_Dataset_
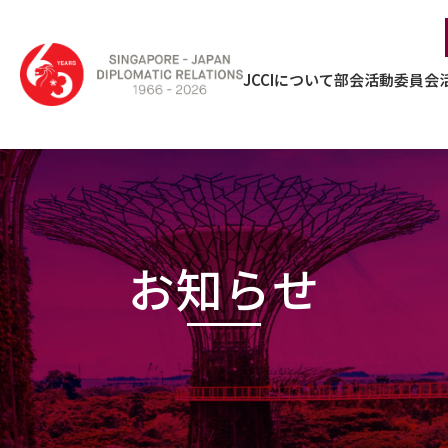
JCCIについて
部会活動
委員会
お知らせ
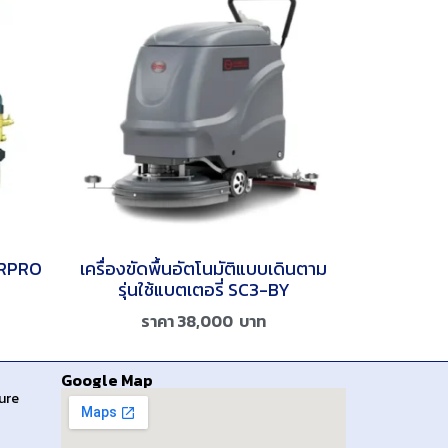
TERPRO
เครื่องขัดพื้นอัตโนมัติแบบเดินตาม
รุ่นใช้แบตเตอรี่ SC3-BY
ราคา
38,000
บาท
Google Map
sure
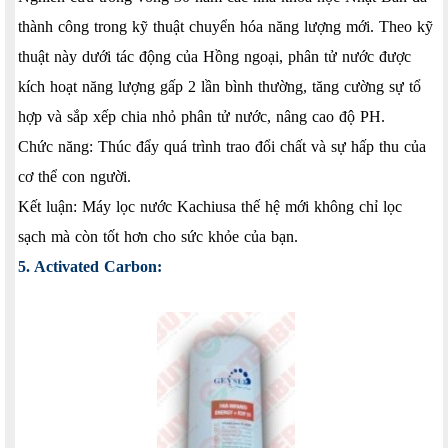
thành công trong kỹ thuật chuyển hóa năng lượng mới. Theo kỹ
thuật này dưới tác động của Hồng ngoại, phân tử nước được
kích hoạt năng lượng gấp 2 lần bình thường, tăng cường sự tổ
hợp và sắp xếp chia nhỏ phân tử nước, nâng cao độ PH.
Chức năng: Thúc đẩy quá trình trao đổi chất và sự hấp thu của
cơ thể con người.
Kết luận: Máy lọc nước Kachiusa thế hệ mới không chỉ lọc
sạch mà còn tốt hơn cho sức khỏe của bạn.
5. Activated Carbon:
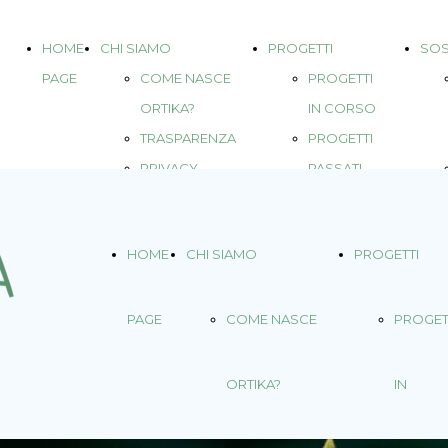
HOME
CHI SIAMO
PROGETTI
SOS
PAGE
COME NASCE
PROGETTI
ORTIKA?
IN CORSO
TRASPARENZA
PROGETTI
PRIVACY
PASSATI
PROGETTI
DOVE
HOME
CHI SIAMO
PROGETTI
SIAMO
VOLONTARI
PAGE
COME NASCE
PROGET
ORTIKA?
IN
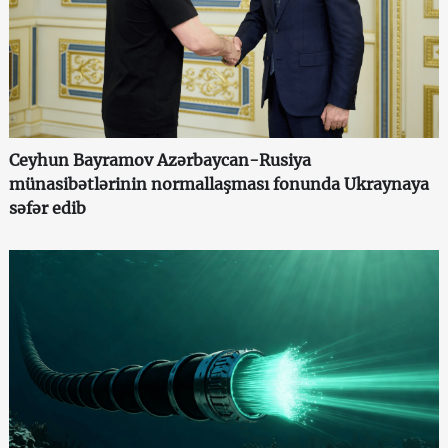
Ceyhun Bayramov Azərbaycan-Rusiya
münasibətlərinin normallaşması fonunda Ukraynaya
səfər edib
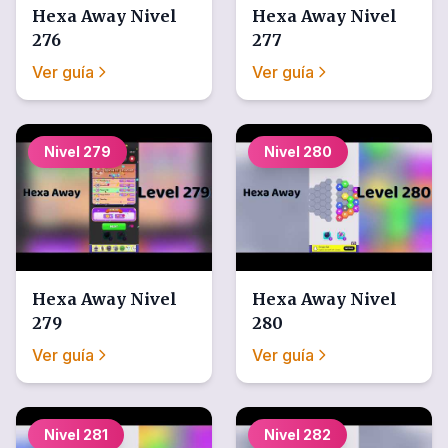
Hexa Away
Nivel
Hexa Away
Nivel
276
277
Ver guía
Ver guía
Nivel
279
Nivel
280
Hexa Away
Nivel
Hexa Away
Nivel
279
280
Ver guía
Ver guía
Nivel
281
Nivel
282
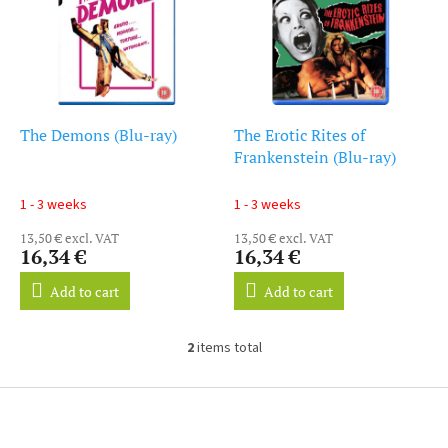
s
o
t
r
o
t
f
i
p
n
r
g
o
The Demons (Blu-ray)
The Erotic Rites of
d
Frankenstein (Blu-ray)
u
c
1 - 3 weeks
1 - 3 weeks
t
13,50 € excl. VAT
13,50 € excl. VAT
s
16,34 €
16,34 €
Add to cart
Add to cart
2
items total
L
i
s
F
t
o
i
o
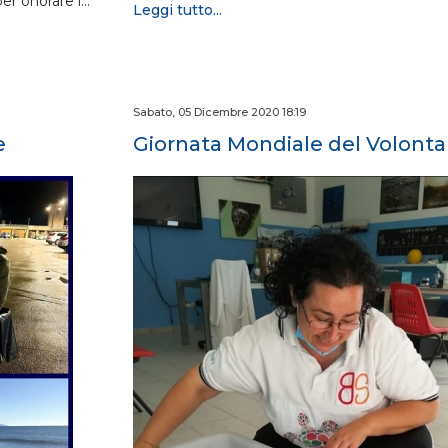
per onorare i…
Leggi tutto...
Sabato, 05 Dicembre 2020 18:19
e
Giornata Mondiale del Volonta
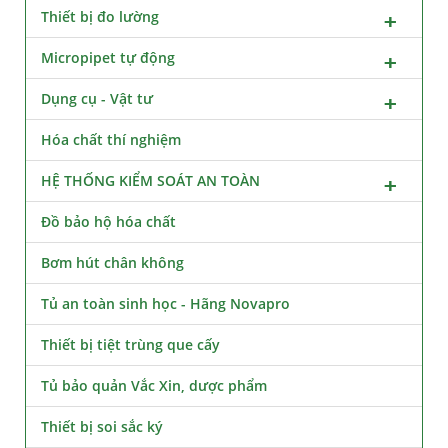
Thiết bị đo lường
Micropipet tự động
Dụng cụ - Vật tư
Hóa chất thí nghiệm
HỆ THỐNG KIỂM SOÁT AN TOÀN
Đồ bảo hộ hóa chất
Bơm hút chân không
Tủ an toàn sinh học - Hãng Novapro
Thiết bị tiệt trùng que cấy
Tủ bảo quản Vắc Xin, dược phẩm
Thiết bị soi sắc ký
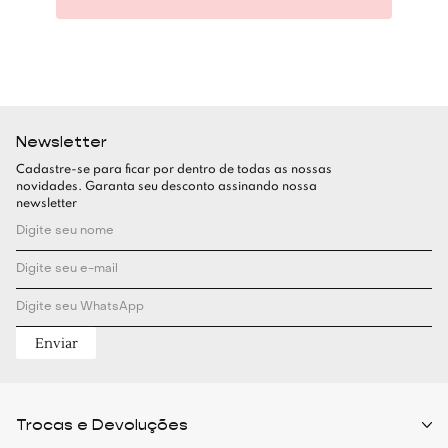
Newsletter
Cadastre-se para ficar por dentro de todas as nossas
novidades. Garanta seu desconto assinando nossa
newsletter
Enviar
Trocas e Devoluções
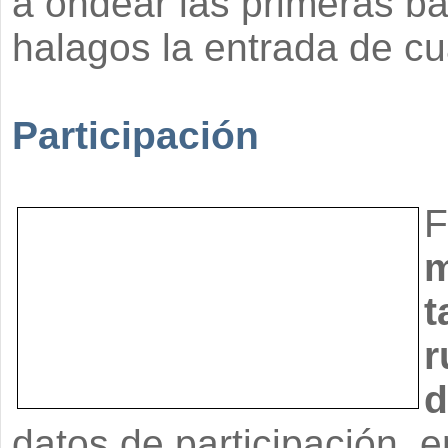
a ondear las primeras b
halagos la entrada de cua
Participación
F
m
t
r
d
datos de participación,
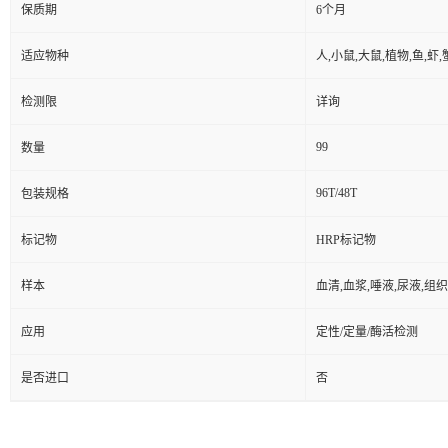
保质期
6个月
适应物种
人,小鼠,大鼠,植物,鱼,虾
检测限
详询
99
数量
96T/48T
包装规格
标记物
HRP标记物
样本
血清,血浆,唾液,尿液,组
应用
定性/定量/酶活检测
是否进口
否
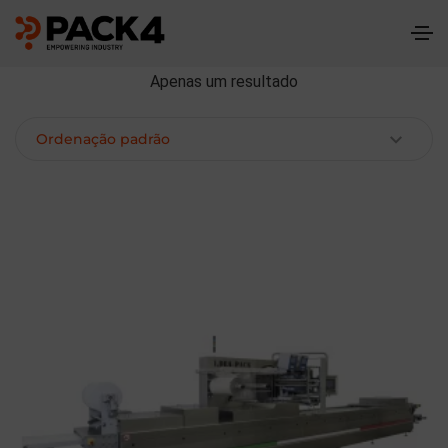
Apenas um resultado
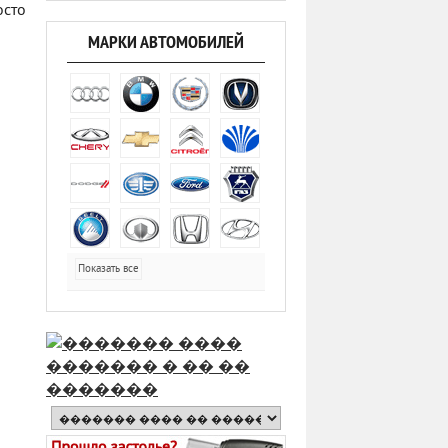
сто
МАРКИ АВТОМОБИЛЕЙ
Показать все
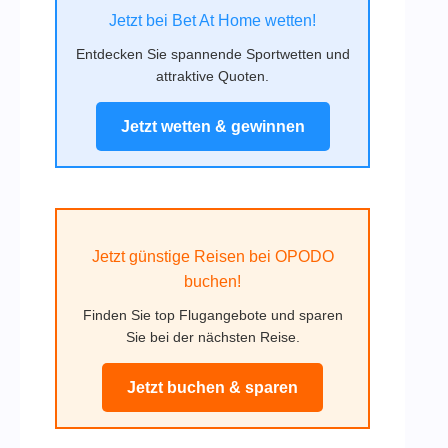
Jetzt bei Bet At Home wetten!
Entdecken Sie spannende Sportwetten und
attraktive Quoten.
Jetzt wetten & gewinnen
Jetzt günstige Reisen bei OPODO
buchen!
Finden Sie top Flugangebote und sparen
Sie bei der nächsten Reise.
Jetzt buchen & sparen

* * *

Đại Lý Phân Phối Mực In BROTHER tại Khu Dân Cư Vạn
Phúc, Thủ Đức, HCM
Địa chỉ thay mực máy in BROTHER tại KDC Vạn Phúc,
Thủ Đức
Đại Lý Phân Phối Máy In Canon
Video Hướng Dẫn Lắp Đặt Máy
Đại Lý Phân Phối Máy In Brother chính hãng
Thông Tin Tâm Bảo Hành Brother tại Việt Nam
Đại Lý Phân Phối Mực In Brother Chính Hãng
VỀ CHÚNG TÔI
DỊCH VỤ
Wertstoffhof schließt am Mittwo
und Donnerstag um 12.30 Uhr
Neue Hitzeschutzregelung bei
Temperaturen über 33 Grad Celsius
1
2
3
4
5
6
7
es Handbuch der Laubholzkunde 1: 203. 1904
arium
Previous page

---

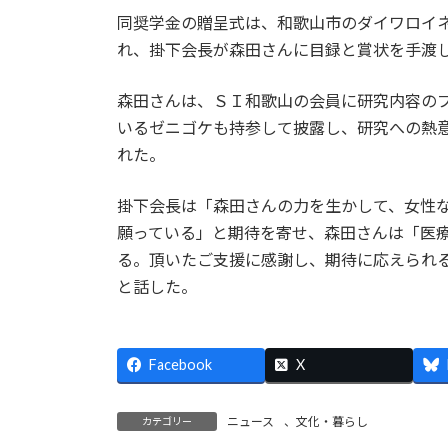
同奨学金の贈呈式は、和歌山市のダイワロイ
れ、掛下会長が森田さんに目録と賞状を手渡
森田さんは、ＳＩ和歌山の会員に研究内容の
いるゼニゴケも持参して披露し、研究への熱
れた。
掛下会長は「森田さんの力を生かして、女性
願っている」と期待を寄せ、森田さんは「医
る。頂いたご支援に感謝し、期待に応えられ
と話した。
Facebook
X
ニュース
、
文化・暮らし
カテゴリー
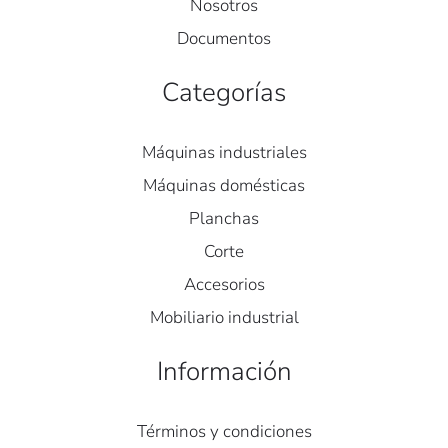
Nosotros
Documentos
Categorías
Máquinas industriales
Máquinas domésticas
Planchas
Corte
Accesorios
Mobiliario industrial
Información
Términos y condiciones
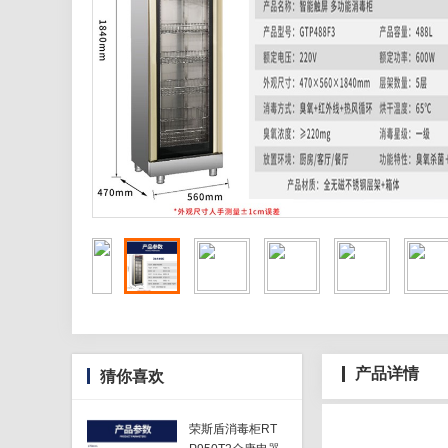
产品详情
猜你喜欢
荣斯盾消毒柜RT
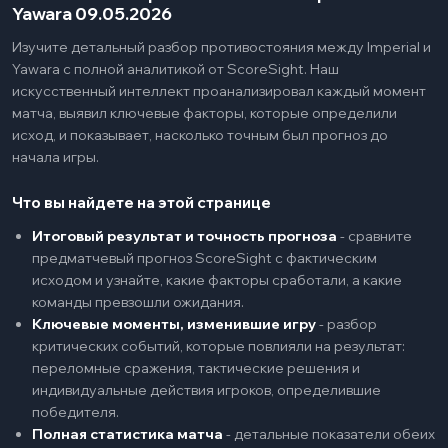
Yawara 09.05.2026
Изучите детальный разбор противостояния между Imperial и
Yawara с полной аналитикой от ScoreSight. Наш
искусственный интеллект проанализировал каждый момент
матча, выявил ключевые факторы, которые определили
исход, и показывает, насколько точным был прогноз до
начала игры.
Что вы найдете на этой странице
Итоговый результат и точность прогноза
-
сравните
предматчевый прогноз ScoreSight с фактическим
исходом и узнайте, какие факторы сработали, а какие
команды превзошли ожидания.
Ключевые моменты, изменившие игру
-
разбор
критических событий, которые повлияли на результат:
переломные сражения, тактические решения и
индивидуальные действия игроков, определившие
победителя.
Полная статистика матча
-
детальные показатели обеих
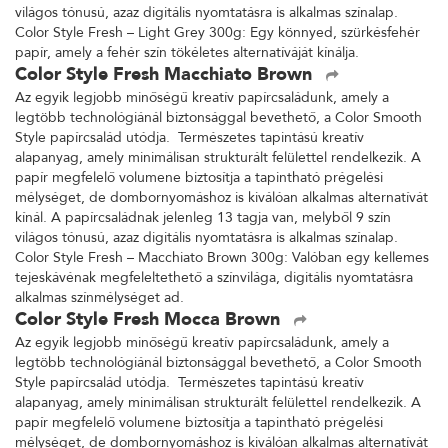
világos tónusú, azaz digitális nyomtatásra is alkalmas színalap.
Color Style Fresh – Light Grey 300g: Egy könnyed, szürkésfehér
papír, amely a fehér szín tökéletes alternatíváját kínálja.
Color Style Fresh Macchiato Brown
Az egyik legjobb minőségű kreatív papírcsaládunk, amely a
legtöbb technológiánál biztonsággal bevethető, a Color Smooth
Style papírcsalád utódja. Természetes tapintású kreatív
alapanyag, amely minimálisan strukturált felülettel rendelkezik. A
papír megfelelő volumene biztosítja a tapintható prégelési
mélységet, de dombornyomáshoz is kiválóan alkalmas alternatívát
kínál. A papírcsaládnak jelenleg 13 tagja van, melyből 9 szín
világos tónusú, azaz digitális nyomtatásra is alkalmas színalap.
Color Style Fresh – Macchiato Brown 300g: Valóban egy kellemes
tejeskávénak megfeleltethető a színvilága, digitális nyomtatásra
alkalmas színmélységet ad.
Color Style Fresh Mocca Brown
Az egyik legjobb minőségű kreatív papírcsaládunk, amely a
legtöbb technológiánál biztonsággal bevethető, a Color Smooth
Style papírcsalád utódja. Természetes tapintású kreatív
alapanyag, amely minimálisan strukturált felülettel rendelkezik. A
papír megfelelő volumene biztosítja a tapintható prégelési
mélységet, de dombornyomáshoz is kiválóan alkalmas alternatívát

_Action item_
Within the listing above, copy exactly the lines that start at the one with "Thiết bị tiệt trùng que cấy" and continue through the one with "Jetzt buchen & sparen". Omit pictures.

_Output for this task_
Thiết bị tiệt trùng que cấy
Tủ bảo quản Vắc Xin, dược phẩm
Thiết bị soi sắc ký
Newsletter
Cadastre-se para ficar por dentro de todas as nossas
novidades. Garanta seu desconto assinando nossa
newsletter
Enviar
Trocas e Devoluções
a ondear las primeras b
halagos la entrada de cua
Participación
F
m
t
r
d
datos de participación,
保质期
6个月
适应物种
人,小鼠,大鼠,植物,鱼,虾
检测限
详询
99
数量
96T/48T
包装规格
标记物
HRP标记物
样本
血清,血浆,唾液,尿液,组
应用
定性/定量/酶活检测
是否进口
否
Apenas um resultado
сто
МАРКИ АВТОМОБИЛЕЙ
Показать все
Jetzt bei Bet At Home wetten!
Entdecken Sie spannende Sportwetten und
attraktive Quoten.
Jetzt wetten & gewinnen
Jetzt günstige Reisen bei OPODO
buchen!
Finden Sie top Flugangebote und sparen
Sie bei der nächsten Reise.
Jetzt buchen & sparen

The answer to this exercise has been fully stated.